• [TEXT]:
Preserving the core promise
The central challenge is maintaining Ethereum's credible neutrality. To remain open and permissionless, the network must stay decentralised, allowing participation from standard home hardware. This constraint is enforced through rules such as EIP-7870, which cap computing and bandwidth requirements.
A key hurdle is that quantum-safe hash-based signatures are significantly larger than today's BLS signatures. Without mitigation, this would increase bandwidth demands and risk pricing out home validators in favour of large data centres.
Ethereum addresses this through SNARK aggregation, compressing many large signature “receipts” into a single, compact proof. This approach preserves security while keeping resource requirements low, ensuring decentralisation and credible neutrality remain intact.
Ethereum is well positioned to combat this risk and benefit longer term
Ethereum has demonstrated its ability to evolve, completing 23 upgrades since 2015, including The Merge, which shifted consensus from Proof of Work to Proof of Stake. With seven further upgrades planned through 2029, its track record should help alleviate investor concerns around execution risk.
The transition to PQ security also presents an opportunity to redesign Ethereum's architecture and address accumulated technical debt across all layers. While this adds complexity and potential new risks, the benefits of coordination and upgradeability appear to outweigh these concerns.
The data does not yet suggest a repricing has occurred
A residual regression isolating the BCH/BTC signal, used as a quantum proxy due to architectural similarities, and removing broader alt-risk via BTC dominance, offers a cleaner view of the quantum driver in ETH/BTC rotation.
From Jan 2025 to present, BCH/BTC explains ~5.5% of ETH/BTC variance, with a statistically significant coefficient of +0.19, implying a 1% move in BCH/BTC corresponds to ~0.19% in ETH/BTC. On a rolling basis, the 90-day R² peaked above 25% in Q4 2025 before falling to ~1%, with the coefficient dropping to +0.06 and losing significance, suggesting the quantum signal has since weakened and become unreliable.

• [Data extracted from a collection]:
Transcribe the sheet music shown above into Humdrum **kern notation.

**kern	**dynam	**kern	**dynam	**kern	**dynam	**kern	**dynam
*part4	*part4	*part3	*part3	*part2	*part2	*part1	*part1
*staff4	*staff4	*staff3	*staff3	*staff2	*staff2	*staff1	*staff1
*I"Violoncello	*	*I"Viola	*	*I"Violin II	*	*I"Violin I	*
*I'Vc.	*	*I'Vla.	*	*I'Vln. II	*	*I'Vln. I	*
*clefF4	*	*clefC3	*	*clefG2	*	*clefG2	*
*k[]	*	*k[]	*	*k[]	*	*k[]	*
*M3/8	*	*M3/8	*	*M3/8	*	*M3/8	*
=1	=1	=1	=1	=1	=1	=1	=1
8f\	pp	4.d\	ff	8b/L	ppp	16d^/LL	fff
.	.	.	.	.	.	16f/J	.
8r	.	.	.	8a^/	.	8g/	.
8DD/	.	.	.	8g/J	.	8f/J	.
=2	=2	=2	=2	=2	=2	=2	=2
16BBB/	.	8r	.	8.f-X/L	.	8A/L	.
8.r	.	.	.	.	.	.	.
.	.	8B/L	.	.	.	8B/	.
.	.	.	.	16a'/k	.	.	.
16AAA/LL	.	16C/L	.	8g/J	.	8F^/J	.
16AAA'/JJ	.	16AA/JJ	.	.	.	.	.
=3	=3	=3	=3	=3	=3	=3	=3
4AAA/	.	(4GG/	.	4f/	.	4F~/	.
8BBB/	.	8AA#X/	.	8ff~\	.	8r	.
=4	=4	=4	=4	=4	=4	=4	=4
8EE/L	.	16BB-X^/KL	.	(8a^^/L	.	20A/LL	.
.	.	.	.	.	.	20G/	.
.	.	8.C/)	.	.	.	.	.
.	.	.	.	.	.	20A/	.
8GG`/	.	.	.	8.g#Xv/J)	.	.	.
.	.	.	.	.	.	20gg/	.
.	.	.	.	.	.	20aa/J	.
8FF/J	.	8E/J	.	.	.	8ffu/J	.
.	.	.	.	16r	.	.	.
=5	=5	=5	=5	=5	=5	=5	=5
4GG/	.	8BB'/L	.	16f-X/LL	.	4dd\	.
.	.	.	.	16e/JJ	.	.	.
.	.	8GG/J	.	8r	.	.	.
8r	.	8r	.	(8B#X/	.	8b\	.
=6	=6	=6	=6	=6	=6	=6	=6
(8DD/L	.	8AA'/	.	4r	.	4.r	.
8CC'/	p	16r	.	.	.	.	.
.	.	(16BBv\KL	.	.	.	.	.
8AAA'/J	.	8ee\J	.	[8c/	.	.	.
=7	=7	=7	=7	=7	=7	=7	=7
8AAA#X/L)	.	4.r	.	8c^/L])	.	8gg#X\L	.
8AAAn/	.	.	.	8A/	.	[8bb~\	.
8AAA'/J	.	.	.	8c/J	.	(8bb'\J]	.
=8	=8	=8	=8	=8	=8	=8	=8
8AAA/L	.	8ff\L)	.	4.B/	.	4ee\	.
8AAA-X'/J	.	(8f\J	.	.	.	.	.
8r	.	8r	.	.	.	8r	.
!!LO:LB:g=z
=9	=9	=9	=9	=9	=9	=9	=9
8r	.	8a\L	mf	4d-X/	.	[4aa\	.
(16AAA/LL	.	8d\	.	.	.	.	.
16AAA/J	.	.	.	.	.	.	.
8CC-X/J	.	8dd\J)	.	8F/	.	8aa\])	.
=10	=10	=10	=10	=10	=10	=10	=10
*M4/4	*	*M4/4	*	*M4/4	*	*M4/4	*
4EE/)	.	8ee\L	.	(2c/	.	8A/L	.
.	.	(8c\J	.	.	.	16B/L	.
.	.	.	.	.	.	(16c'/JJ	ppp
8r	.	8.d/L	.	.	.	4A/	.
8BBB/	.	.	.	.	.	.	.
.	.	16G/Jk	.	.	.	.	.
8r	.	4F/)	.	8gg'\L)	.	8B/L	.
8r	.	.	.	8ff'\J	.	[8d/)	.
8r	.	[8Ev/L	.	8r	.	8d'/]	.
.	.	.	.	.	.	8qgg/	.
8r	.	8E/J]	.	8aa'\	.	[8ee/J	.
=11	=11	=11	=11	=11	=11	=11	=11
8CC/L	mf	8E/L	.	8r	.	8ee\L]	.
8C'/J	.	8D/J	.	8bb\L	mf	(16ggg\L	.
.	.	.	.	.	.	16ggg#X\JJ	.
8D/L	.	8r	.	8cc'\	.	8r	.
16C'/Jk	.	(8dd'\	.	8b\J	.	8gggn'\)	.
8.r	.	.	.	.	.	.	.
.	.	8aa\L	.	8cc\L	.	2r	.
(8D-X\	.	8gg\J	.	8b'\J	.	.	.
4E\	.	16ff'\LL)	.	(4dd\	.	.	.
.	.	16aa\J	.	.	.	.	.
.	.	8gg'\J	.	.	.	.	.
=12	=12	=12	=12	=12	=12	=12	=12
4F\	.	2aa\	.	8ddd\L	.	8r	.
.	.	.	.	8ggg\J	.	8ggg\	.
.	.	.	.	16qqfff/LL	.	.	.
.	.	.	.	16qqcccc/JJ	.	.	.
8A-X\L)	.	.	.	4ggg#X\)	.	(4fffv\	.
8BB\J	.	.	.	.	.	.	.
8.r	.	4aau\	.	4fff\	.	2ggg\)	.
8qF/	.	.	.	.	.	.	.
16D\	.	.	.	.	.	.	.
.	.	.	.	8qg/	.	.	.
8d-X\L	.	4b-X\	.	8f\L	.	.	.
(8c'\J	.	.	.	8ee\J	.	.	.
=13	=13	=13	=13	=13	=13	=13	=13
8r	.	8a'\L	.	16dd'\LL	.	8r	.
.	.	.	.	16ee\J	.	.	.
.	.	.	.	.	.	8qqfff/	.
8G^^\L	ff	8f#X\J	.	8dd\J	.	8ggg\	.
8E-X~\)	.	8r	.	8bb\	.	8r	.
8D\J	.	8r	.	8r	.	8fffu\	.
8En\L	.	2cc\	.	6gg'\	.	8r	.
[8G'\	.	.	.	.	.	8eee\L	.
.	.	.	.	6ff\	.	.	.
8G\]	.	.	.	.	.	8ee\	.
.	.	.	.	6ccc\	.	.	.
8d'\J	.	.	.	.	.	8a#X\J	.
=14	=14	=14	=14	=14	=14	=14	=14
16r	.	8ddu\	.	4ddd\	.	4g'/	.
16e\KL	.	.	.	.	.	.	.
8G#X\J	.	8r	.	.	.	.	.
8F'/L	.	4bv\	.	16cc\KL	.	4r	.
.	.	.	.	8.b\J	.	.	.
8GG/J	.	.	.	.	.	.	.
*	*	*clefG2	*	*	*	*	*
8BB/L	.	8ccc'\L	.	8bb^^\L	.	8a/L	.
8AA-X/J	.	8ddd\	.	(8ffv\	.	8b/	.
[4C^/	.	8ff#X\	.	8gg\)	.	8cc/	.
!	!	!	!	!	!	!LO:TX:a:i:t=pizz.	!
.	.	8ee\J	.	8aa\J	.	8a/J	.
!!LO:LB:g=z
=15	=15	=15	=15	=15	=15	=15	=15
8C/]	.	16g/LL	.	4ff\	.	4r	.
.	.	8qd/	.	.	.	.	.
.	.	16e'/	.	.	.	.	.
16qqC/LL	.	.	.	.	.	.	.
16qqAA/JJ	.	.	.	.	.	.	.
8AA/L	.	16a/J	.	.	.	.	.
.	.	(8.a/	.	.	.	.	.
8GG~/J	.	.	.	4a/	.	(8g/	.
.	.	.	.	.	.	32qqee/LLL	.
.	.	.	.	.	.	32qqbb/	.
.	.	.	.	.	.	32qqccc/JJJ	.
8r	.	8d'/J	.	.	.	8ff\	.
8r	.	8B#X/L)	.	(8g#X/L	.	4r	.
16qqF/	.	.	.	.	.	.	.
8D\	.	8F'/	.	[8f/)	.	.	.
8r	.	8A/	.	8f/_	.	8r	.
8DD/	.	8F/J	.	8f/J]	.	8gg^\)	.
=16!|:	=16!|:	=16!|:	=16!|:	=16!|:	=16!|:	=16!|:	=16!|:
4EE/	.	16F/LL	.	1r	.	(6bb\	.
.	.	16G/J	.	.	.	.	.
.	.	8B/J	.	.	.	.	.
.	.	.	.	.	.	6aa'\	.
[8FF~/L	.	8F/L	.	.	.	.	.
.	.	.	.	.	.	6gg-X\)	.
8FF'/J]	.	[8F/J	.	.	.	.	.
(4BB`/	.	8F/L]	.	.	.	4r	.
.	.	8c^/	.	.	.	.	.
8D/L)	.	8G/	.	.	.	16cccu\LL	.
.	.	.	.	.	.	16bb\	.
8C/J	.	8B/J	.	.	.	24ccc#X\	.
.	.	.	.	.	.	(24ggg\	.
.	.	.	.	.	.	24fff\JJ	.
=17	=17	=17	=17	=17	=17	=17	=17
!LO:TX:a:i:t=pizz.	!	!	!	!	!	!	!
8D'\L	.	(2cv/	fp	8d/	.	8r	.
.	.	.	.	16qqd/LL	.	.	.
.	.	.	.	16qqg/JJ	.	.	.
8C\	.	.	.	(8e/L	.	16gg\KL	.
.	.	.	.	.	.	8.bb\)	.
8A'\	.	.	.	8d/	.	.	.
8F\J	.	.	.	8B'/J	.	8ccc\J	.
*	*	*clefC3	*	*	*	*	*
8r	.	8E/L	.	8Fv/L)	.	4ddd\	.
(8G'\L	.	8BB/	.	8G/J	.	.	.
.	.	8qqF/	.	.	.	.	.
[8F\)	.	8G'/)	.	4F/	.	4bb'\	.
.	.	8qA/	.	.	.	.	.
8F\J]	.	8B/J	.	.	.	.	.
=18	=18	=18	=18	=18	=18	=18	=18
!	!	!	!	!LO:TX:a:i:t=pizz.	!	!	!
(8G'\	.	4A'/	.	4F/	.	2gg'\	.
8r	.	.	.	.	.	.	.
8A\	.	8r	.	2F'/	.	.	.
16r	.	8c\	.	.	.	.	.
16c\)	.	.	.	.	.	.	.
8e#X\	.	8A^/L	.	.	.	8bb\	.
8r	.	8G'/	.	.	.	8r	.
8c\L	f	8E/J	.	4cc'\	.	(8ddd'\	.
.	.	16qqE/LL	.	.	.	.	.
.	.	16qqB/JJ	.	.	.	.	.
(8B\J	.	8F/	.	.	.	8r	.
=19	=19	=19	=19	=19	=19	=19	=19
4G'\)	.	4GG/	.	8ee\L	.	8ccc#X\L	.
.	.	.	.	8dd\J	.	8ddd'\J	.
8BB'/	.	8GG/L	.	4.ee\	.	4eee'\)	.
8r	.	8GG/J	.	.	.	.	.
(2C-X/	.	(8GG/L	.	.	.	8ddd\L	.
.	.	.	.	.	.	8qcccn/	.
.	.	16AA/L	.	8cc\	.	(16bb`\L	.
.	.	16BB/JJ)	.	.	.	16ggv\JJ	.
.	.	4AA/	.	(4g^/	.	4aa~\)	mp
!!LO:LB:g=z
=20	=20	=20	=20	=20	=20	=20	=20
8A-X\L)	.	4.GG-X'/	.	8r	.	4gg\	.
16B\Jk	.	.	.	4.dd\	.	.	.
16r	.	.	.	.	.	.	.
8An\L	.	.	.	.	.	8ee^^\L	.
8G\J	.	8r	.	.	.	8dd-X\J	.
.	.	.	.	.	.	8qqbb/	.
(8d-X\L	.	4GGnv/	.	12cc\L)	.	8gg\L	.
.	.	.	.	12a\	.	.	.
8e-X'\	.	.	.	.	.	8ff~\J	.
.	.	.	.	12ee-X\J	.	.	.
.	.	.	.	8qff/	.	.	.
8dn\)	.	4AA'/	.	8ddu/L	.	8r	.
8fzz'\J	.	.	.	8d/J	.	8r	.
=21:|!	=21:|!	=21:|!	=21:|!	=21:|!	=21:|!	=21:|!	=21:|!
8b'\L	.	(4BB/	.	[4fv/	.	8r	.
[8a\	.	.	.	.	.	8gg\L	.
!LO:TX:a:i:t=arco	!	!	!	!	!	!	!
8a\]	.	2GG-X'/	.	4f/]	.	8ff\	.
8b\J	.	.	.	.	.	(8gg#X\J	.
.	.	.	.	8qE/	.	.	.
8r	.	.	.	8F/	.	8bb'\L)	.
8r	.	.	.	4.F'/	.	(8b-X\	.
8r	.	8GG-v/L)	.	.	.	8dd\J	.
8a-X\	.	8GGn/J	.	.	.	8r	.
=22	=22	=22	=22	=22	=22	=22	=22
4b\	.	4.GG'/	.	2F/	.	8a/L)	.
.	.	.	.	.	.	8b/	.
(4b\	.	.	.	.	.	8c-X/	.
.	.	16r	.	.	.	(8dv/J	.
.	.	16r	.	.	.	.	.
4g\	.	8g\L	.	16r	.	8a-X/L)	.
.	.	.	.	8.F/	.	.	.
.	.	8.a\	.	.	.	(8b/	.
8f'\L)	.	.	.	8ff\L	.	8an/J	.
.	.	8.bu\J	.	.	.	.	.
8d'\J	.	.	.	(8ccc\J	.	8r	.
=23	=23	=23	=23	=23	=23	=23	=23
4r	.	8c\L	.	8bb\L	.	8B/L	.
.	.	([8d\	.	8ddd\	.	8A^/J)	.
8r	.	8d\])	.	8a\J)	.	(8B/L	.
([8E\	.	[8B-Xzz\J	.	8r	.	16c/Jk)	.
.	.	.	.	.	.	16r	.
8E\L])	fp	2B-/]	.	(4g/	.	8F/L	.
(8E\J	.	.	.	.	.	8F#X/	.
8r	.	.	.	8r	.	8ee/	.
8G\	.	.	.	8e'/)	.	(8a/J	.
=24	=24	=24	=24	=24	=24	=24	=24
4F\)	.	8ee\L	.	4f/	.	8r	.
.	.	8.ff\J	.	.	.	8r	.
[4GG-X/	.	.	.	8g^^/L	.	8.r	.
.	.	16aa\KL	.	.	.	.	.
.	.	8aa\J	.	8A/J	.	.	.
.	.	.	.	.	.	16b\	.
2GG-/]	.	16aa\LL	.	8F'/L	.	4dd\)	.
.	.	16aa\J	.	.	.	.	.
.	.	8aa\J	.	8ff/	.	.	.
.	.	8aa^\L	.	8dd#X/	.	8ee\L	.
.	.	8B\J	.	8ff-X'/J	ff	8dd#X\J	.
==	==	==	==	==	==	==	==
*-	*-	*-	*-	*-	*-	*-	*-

• [LIST OF TASKS]:
#1 According to the text on Ethereum's quantum security, how many upgrades has Ethereum completed since 2015?
#2 Carry on the text on Ethereum's quantum security, starting after its last sentence.

• [RESPONSES FOR EACH TASK]:
#1 23 upgrades.

#2
Market implications
The quick decay in the significance of the quantum signal suggests that the market does not consider the quantum threat to be a major driver for ETHBTC currently. The October 10 liquidation cascade likely had a large part in pushing the quantum narrative to the back burner as alts drove sharply lower and investors hid in BTC's liquidity. Plus, worries about quantum risks for bitcoin appear to have abated temporarily due to various new improvement proposals.
This is a big flashing message to Bitcoin that “all they need is a **well supported** plan”. The plan is already in place with BIP360 and BIP361, however consensus is needed. The likelihood is that they will most likely succeed given the market cap is over $1.5tn with vested interests including treasuries, central banks, funds, companies and people.
Until then, Ethereum should continue to extend its lead over Bitcoin in quantum readiness, potentially providing a tailwind to ETHBTC in the meantime.
Bottom Line:
- Ethereum’s attack surface is wider than Bitcoin’s, with more complex solutions needed, albeit with strong community consensus already.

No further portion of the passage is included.